2. The appellate court must always give proper weight and consideration o the findings of the trial court.

3. If two reasonable views can be reached__ one that leads to acquittal, the other to conviction __the High Courts/appellate courts must rule in favour of the accused."

10. The learned Public Prosecutor would submit that PW.1 is both

eye-witness and injured person in the attack by the respondents/

accused. No reasons are given as to why the version given by PW.1

and PW.2 are not accepted. Only on the basis of PW.1's evidence,

acquittal has to be reversed.

11. Learned Counsel appearing for the respondents/accused

supported the findings of the learned Sessions Judge as reasonable

and probable.

12. The learned Sessions Judge found that the version given at the

time of complaint was incorrect and two of the accused named in the

FIR were found to be not complicit in the alleged offence.

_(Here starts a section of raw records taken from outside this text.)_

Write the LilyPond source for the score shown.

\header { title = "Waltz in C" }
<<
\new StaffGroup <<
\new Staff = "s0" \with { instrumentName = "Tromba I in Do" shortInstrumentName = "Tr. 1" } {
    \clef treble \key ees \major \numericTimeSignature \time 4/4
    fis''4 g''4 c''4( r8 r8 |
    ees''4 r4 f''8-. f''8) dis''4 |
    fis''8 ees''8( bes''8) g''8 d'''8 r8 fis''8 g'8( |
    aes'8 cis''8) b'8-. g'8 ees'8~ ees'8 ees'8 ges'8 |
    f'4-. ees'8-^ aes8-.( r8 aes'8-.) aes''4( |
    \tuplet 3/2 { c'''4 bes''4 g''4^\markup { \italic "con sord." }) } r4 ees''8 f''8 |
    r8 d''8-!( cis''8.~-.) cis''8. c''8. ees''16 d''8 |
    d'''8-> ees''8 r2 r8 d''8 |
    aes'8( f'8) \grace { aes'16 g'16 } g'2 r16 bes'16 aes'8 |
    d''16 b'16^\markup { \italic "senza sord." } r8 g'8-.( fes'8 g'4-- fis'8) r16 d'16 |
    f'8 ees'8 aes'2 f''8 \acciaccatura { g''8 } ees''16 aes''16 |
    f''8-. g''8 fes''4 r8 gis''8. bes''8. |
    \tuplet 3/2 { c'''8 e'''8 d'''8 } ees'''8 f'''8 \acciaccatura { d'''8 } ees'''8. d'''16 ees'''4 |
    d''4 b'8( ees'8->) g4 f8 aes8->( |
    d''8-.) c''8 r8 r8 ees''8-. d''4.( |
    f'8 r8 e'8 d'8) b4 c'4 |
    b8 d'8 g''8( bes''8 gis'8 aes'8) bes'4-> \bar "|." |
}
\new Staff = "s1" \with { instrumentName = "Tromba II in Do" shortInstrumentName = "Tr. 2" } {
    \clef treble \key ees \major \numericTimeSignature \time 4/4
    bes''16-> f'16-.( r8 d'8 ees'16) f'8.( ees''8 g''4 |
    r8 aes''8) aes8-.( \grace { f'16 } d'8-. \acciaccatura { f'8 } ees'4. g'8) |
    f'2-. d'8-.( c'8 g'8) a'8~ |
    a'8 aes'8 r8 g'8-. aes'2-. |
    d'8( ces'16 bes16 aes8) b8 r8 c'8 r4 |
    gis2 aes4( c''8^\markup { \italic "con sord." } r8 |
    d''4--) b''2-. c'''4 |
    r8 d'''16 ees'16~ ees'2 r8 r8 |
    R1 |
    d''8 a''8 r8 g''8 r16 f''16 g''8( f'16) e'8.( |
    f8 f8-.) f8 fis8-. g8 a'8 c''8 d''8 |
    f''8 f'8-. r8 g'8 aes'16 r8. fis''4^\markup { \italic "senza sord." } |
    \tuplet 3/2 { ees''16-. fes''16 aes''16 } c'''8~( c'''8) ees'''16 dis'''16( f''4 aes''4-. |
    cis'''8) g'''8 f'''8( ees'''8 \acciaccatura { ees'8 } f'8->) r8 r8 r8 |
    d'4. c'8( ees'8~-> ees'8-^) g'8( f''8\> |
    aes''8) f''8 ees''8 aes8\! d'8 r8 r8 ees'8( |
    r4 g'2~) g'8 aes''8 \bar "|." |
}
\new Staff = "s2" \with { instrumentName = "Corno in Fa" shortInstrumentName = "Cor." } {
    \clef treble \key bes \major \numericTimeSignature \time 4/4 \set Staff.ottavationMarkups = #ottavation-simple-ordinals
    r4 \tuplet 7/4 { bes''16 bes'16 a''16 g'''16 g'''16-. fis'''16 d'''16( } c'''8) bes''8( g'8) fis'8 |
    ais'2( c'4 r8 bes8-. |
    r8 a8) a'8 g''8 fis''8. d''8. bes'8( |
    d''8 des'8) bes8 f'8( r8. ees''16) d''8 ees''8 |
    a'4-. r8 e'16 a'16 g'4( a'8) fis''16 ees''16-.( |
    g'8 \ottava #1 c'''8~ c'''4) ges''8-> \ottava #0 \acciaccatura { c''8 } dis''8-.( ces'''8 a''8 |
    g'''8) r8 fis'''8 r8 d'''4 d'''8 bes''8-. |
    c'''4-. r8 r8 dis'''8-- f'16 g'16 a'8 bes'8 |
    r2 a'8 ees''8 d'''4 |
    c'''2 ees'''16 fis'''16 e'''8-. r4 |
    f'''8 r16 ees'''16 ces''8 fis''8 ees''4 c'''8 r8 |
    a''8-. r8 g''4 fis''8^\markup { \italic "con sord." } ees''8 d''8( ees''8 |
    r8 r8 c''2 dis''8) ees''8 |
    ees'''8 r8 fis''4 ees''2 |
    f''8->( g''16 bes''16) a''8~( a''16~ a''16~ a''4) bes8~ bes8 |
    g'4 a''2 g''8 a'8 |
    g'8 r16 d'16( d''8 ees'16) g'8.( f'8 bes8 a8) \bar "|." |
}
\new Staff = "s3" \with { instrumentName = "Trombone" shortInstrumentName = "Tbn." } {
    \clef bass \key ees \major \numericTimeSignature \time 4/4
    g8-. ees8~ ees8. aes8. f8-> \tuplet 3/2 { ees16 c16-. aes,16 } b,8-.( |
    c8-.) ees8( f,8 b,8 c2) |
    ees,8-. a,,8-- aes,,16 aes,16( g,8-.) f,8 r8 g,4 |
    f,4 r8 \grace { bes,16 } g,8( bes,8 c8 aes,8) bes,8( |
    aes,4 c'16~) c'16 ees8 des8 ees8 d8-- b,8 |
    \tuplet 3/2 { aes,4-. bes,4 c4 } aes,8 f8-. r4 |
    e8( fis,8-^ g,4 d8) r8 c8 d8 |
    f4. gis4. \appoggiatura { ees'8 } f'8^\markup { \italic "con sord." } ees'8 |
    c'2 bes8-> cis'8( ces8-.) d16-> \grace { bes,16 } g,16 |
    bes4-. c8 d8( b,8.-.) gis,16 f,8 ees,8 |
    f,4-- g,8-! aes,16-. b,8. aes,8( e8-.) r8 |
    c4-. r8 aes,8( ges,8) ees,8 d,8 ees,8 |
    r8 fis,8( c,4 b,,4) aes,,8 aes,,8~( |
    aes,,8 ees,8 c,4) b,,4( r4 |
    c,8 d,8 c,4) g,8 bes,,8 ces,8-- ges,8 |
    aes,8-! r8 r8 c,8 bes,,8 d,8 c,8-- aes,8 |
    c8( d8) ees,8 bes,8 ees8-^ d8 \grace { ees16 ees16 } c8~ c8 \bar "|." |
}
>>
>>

13. There is any amount of variation in between the versions of the

eye-witnesses PW.1, 2 and others. The said variations have

apparently crept in on account of their interestedness and as found

by the learned Sessions Judge, their version is doubtful. More so, in

the background of the unexplained delay of 12 ½ hours in sending

FIR to Court.

14. There are no compelling reasons to interfere with the Judgment

of the Court below.

15. Accordingly, Criminal Appeal is dismissed.